The occurrence of calcific deposits in pericardia constitutes calcific pericardial heart disease. The calcific deposits may vary in size from microscopic, visible only by histologic examination, to massive, encircling all or most of the heart and readily visible by radiographic examination. Pericardial diseases imitate more common cardiac diseases and therefore can be difficult to diagnose(4). Echocardiography, thoracic computed tomography, and magnetic resonance imaging are three valuable imaging techniques for the management and pathophysiological understanding of cardiac tamponade and constrictive pericarditis. However, these techniques should not be used independently from clinical findings(7).Calcific deposits appear to represent the end stage of organization of a pericardial process and in themselves are not indicative of any specific etiology.
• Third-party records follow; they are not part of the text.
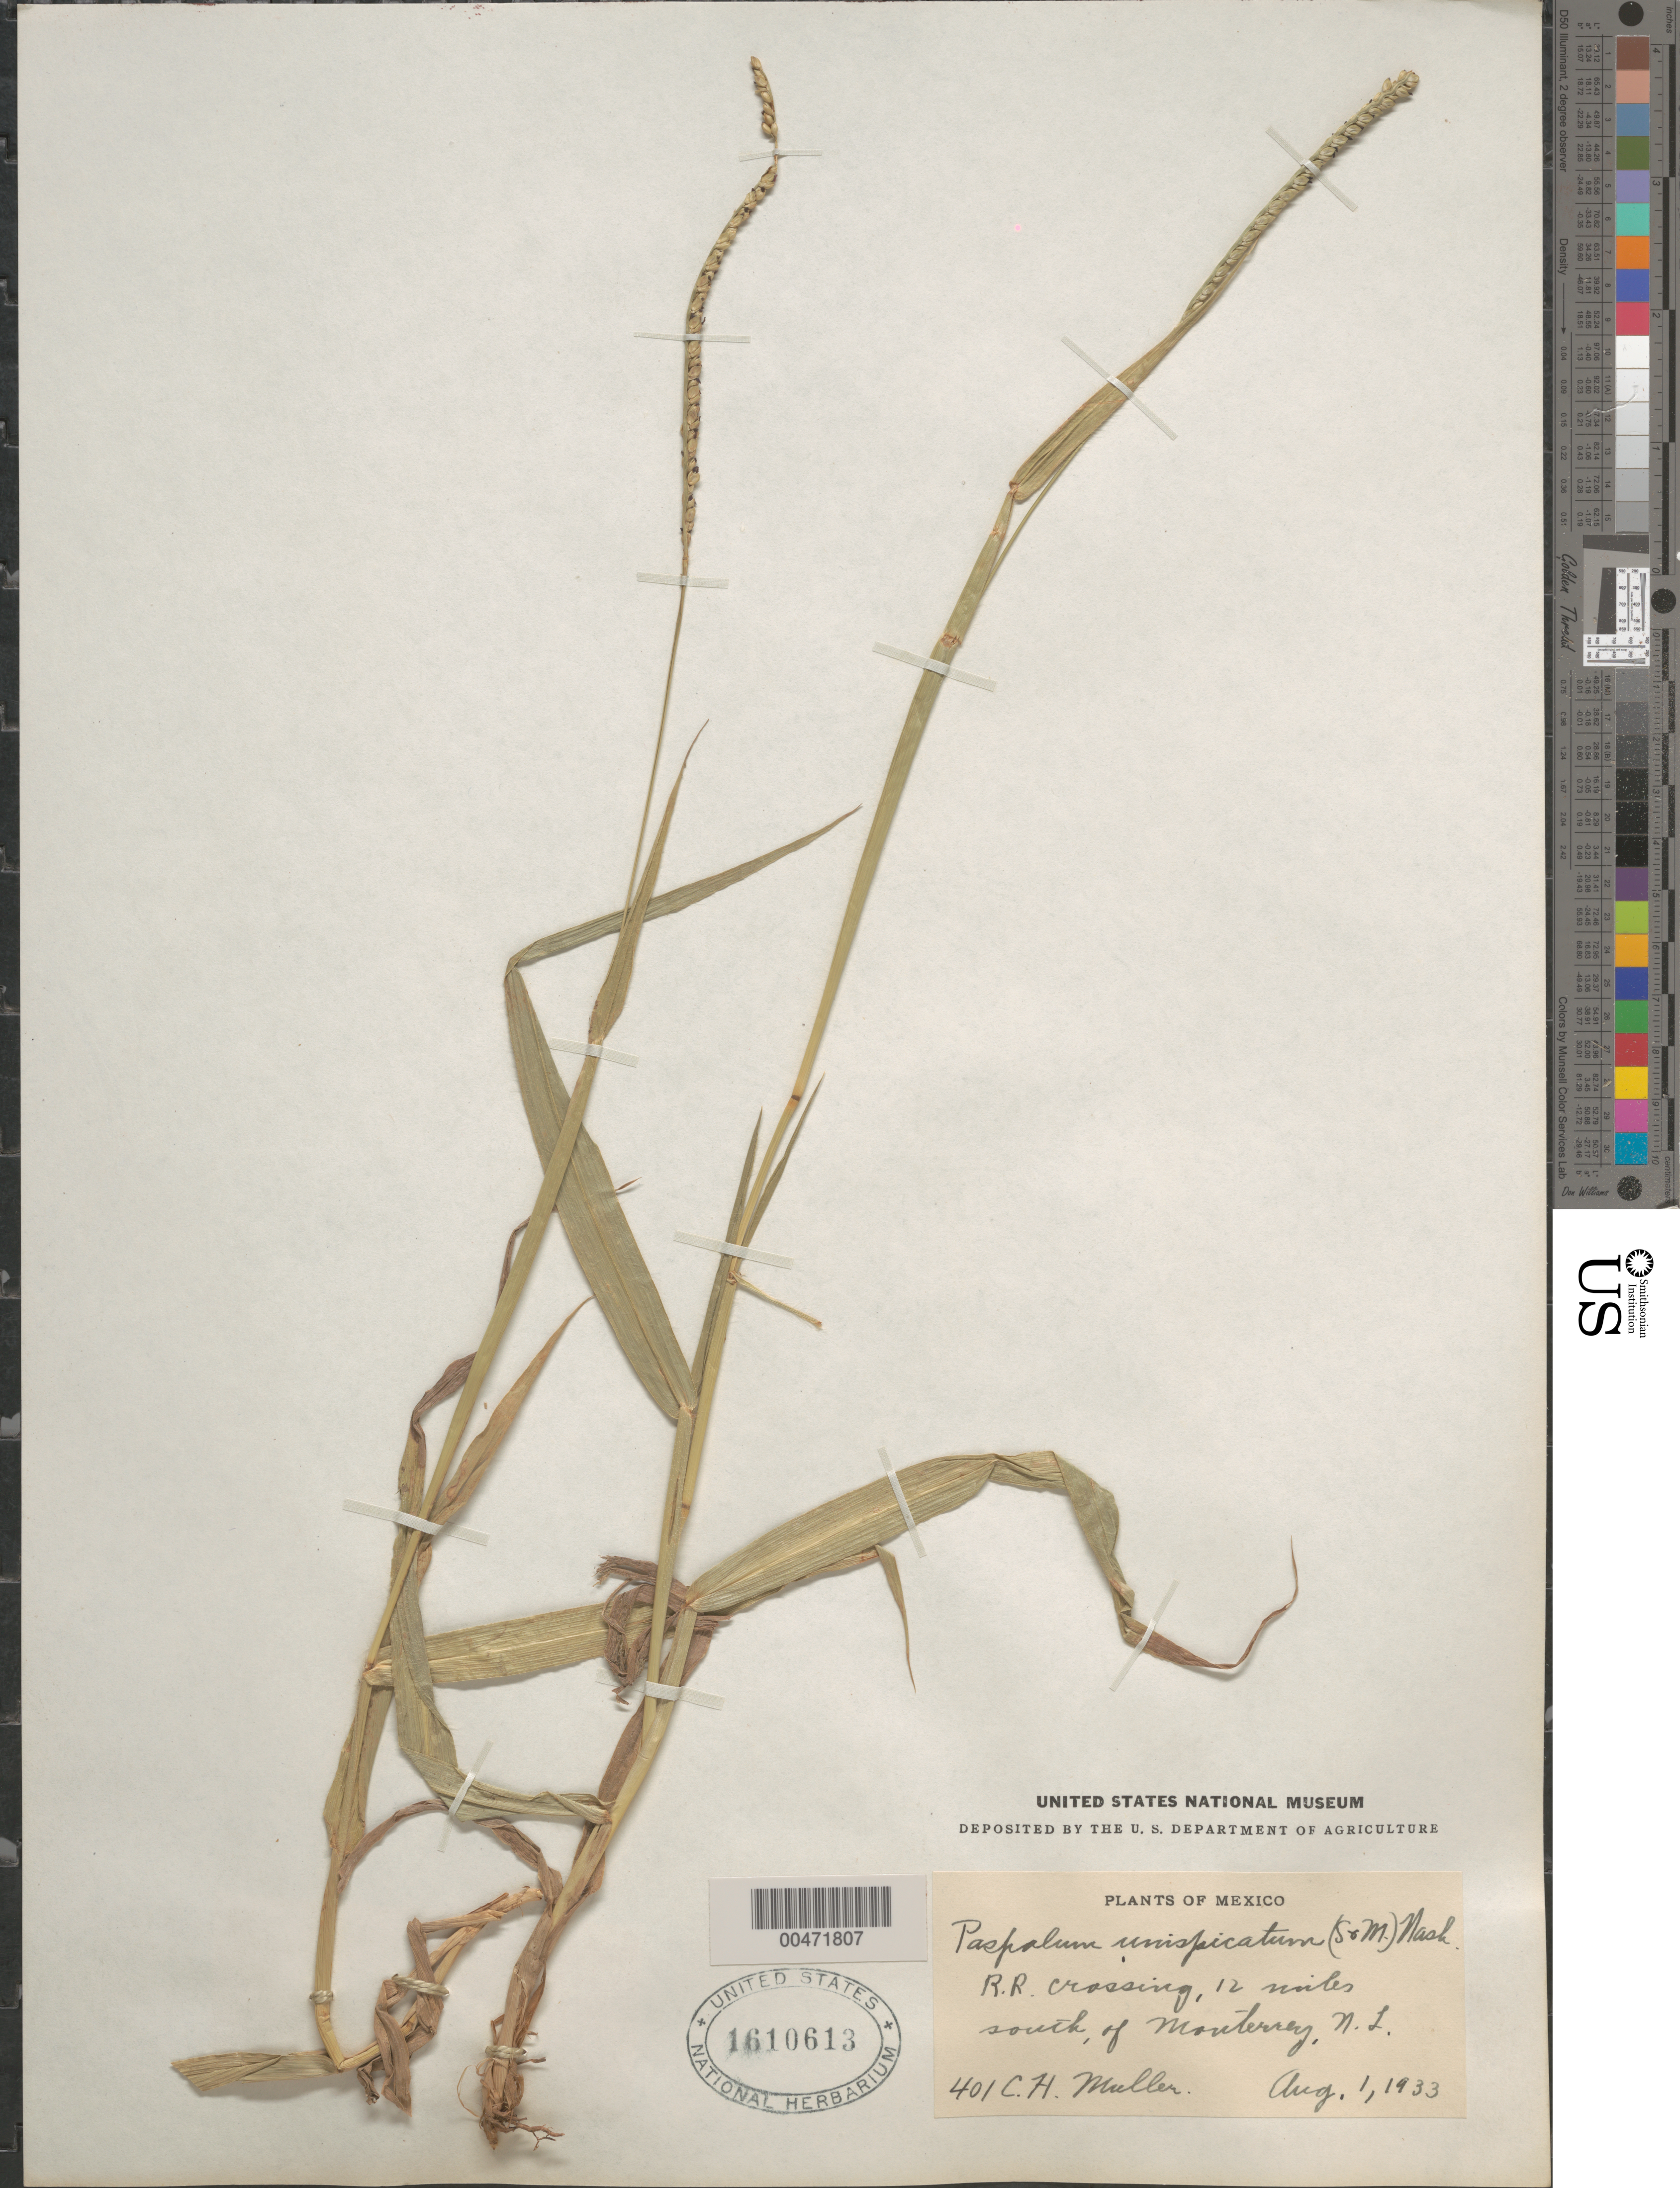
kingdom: Plantae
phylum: Tracheophyta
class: Liliopsida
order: Poales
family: Poaceae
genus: Paspalum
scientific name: Paspalum unispicatum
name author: (Scribn. & Merr.) Nash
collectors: C. H. Müller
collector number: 401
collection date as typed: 1 Aug 1933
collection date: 1933-08-01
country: Mexico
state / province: Nuevo León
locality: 12 mi S of Monterrey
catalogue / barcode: US 1610613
Histologic examination of calcified pericardia rarely provides specific diagnoses. Tuberculosis is the classic cause of constrictive pericarditis.
For myocardial constriction to occur, the calcific deposits must encircle both ventricles
Median sternotomy incision enables exploration of the left ventricle and right part of the heart and direct vision of the great vessels. It is possible to perform an extensive pericardiectomy with minimal cardiac manipulation. The left ventricle can be decorticated easily via sternotomy, and better cardiac hemodynamics can be achieved through a sternotomy than through a thoracotomy(2,10). Further advantages of the median sternotomy are the ease and comfort of this approach for the surgeon, the ability to initiate CPB if necessary, and the postoperative comfort of the patient; for these reasons, we used this technique. Generally,early death risk postoperatively is more than 2% in many constrictive pericarditis cases. In patients with cardiac function, surgery is the only effective long-term treatment (5).